Wednesday, May 12, 2010

Catholics I Like

My Lutheran friend and I were talking the other day and I told him that I was tempted to leave the Roman fold, and he told me to keep reading Balthasar and I'd change my mind. We then talked about (Hans Urs Von) Balthasar and he described that man as 'the only Catholic anyone likes'. I laughed, and realized that there aren't alot of fun Catholics to read. I was thinking about all the authors I love reading: C.S. Lewis, Jaroslav Pelikan, John Henry Newman, Rowan Williams, von Balthasar, (RJN & Schillebeeckx when I get the chance), and now (thanks to a faithful commentator of the blog), Luigi Giussani. Not all of them are Catholics, but all of them have this one thing in common that I love: they are honest.

There are some great moments in Pelikan where he just lays out the plain problems in the confessions, the contradictions, the inconsistencies, and doesn't try to hide it. It is something that has to be dealt with.

Rowan Williams has a way of just addressing the true pastoral reality of the faith being lived. He has that wonderfully Anglican quality of trying to unite two things, people, or ideas that traditionally have been at odds.

Newman - though the Calvinists hate him - has some wonderful moments where he openly confesses his ineptitude on a subject, discusses the problems with even his own theology, and always warns against accepting his views against those true authorities on the faith. He describes a humble, honest, and living faith that he has, not one that he learned in a textbook.

I was reading an article Fred posted by Giussani, and there was this wonderful reference summing up everything I am trying to say here:

"[describing a scene from a novel:] Abbé Gaston, the hero of the book, To Every Man a Penny, has to hear the Confession of a German soldier whom the French partisans have arrested and is to be executed; since he is a Catholic, and all trembling, the partisans allow him to make his confession, though they are Communists. Abbé Gaston says, “Confess yourself well, my boy, because you have to die. So, what have you done?” And, naturally, he says, “Women.” “Now you must repent, because you have to appear before the court of God.” And the other, with some embarrassment, says, “How can I repent? It was something I liked; if I had the chance, I’d do it again now. How can I repent?” So Abbé Gaston, all worried because he couldn’t send that individual to heaven, suddenly has a stroke of genius and says, “But are you sorry you’re not sorry?” and the other says, “Yes, I am sorry I am not sorry.” This is the last remnant of truth in that individual; this is the acknowledgment of the truth. On that infinitesimal point God builds the man’s defence. “Father, they don’t know what they are doing,” after three years of persecution at their hands."

and his description of Confession:

"This is what keeps you away from Confession–not desiring the good, not accepting to ask for the good; only this. It is not the fact that you foresee that without a miracle you will go wrong again, because a miracle can happen, and you have to ask for it if you really want the good, if you want the “something more,” if you want to be true. The miracle could happen in twenty years’ time, when your concubine dies."

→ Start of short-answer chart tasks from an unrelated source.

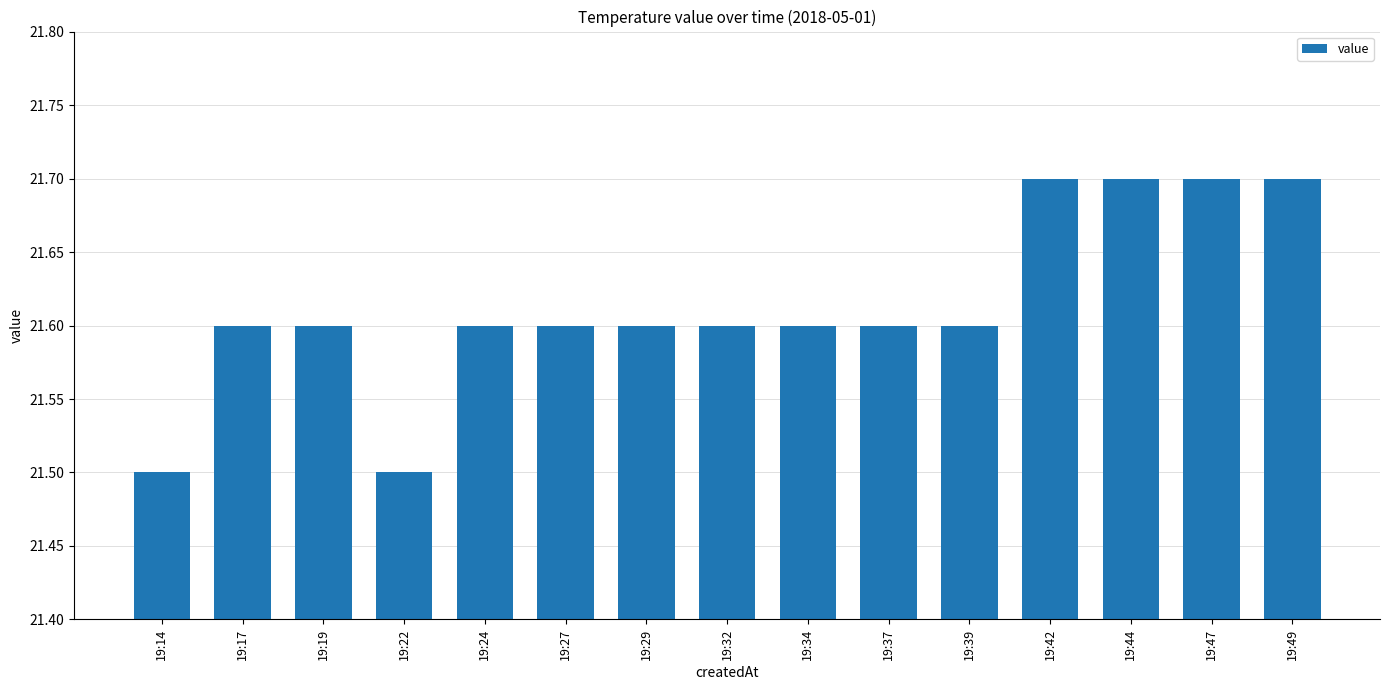

What is the difference between the maximum and minimum values?

0.2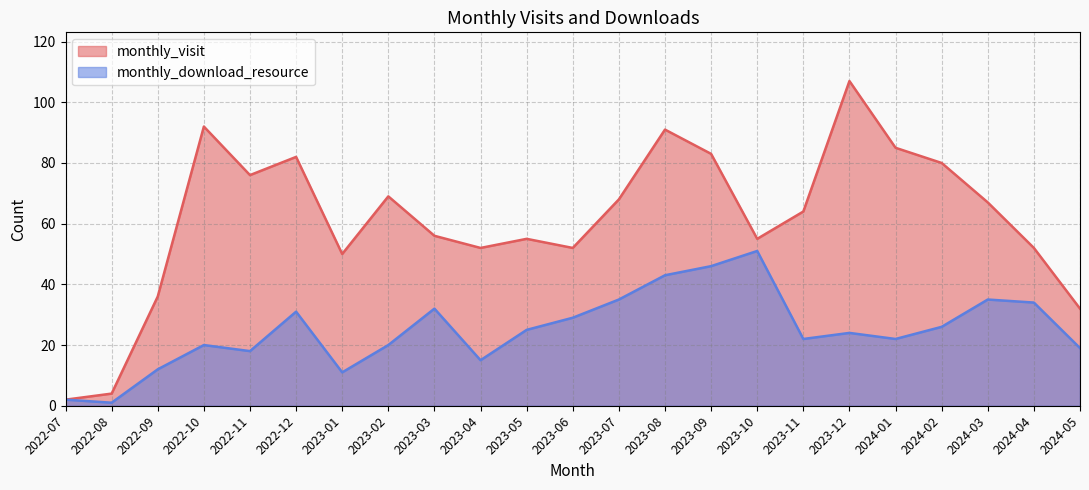

Count the number of categories in the chart.

23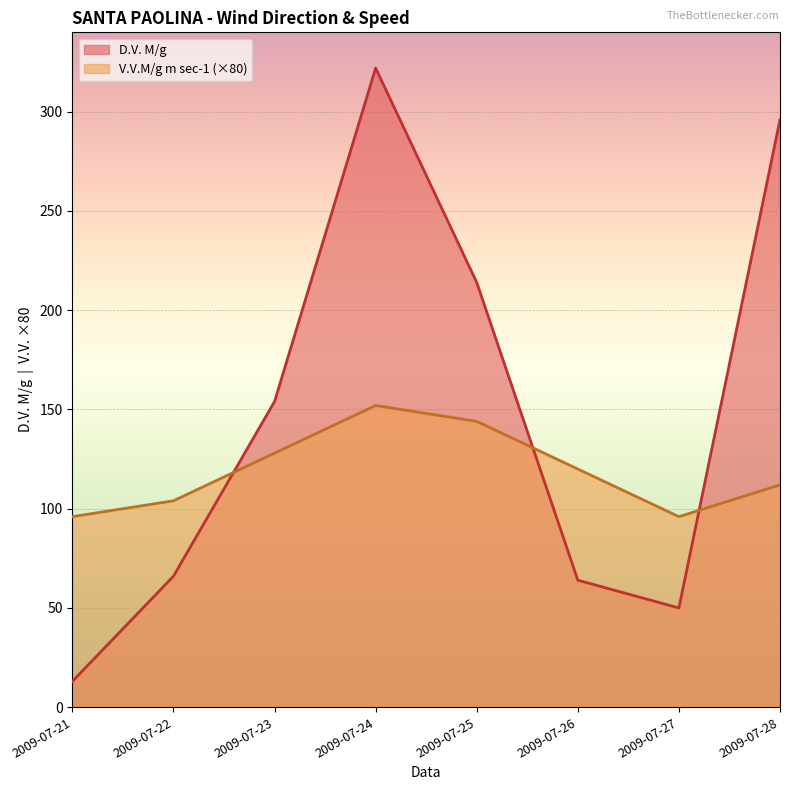

Rank the series at 2009-07-24 from lowest to highest value.

V.V.M/g m sec-1 (×80), D.V. M/g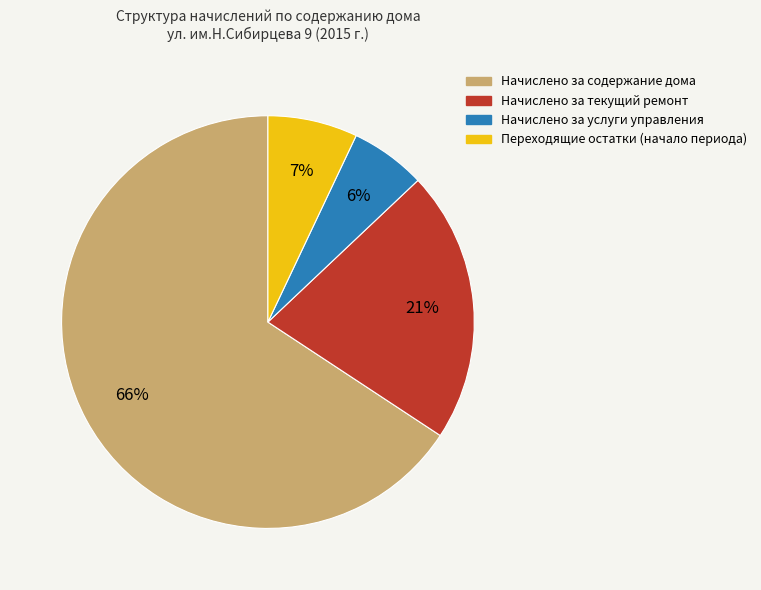

Combined, do Переходящие остатки (начало периода) and Начислено за текущий ремонт account for over 50%?

No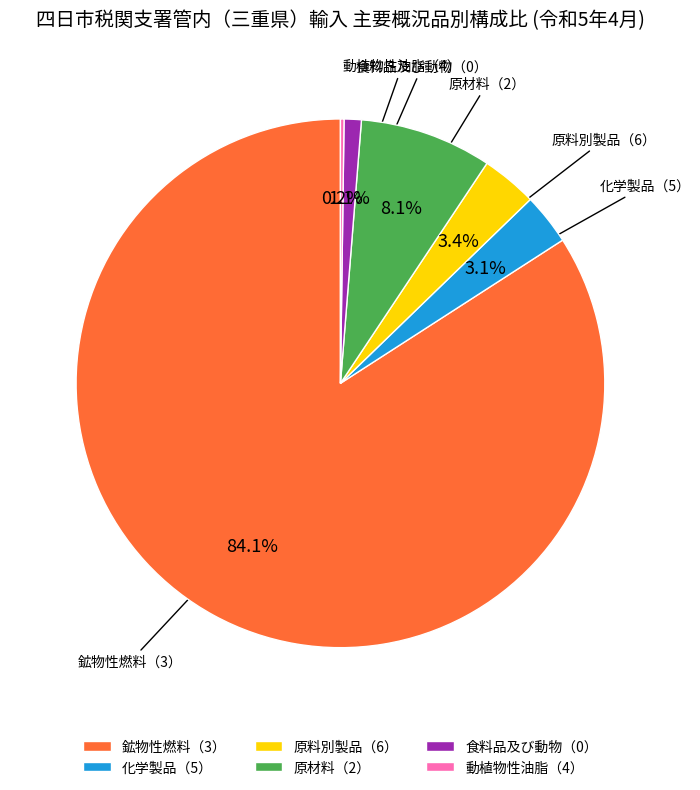

To the nearest percent, what is the difference between the largest and smallest slice percentages?

84%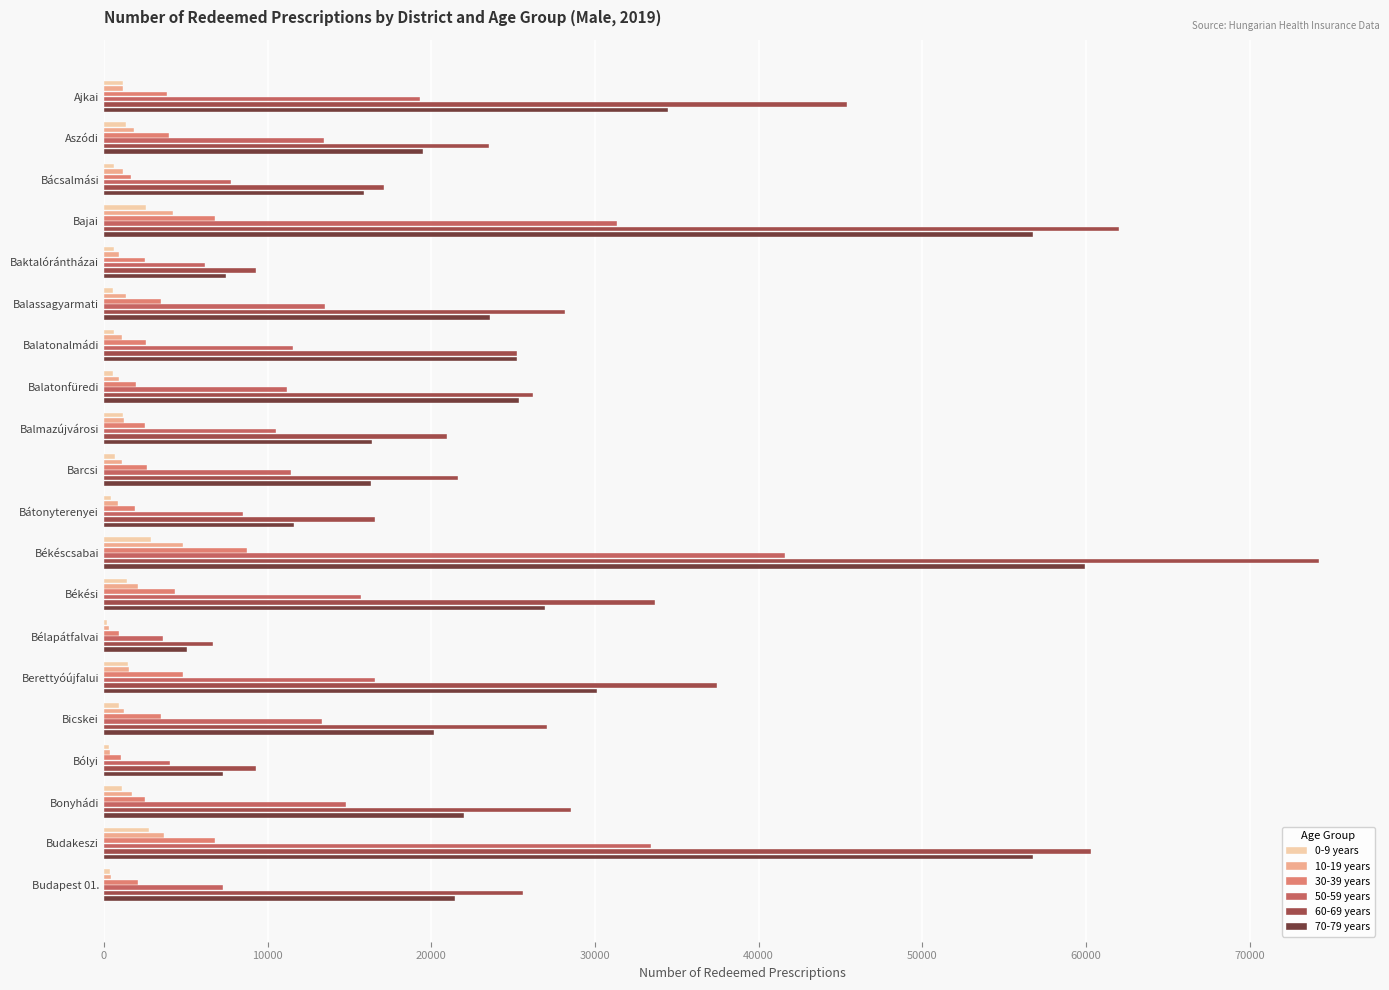

Which label corresponds to the largest value in the chart?

Békéscsabai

These are the Catholics I like, the ones who are honest about the good, the bad, and the ugly, in the faith, and most of all dwell on the beautiful. The ones who always consciously center on Christ. These are the ones who make my faith about something beyond mere intellectual assent to a rational argument/apologetic.

1 comment:

  1. the line about the concubine always startles me, but it's true, and I love it!

    by the way, both Balthasar and Giussani have something else in common: they both loved fiction and music... Giussani is always referring to something or other, both heavy & light: Love and Fate by Grossman, To Every Man a Penny, Lord of the World by Robert Hugh Benson, The End of the Affair by Graham Greene (great one by the way). He really loved the poetry of Leopardi. Balthasar wrote a book on Georges Bernanos (Bernanos's Diary of a Country Priest is deeply funny & devastatingly honest), and wrote monographs on Dante, GM Hopkins, Charles Peguy (Theological Aesthetics: Lay Styles, vol III of Glory of the Lord). And there's more: Flannery O'Connor, Walker Percy, L'morte d'Urban by Powers, The Edge of Sadness by Edwin O'Connor. I said that they both loved music, but beyond Mozart's Ave Verum Corpus (which I sang as a child), I know nothing - I do love the great things that they recommend.